Я тоже любил старую Розлучеву хату, в ней, случалось, и заночевывал, заговорившись с Нанашком до поздней ночи. Он постилал мне на лавке возле окна, и я засыпал в пахучем осеннем мареве яблок под воздыхания Нанашка и поскрипыванье старой хаты; хата особенно скрипела в ветреные осенние ночи, и тогда сквозь сон мне казалось, будто плыву-качаюсь в ковчеге и что это не хата скрипит в углах, а уключины весел. Нанашко Яков, очевидно, жить не мог без ее яблоневого духа и без ее скрипа, поэтому наотрез отказался переходить в новую большую хату старшего сына, в этот «чворак» под шифером, выросший над самой улицей.
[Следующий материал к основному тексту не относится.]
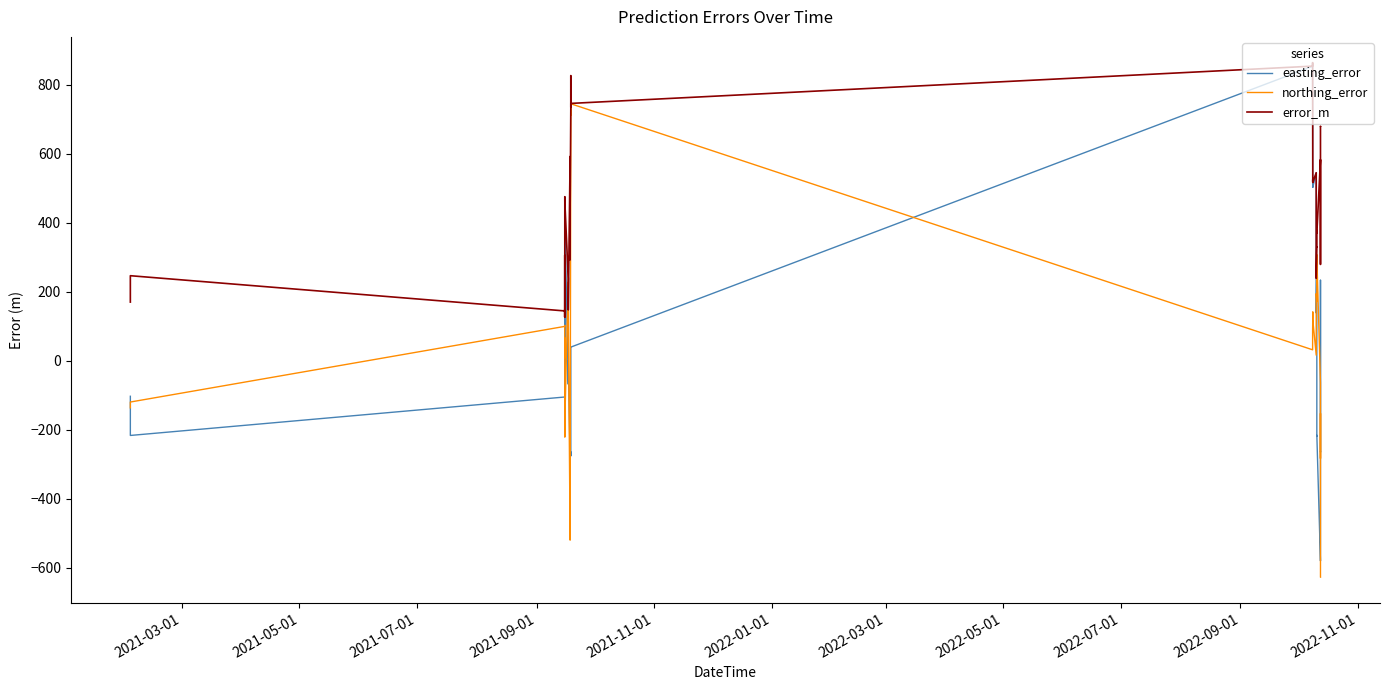

What is the sum of all error_m values?

18228.6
Онуфрий Яковлевич, помню, рассердился было на батька (ибо что в села подумают люди?!), еще, мол, скажут, что я вас, дедя, выделил, а старик на это улыбался в ус, он не обращал внимания на людские суды-пересуды в молодости, а уж в старости — тем паче. Не будешь, к примеру, объяснять кому-то там, что он любит простые вещи — липовые желтые лавки, тяжелые дубовые столы, полку во всю стену с глиняными мисками. Невестка же Катерина заставила все четыре комнаты, да еще и «голубятню» под крышей вещами городскими, крашеными и лакированными, а на мягкой городской кровати, друже мой солоденький, хорошо и не выспишься — бока болят.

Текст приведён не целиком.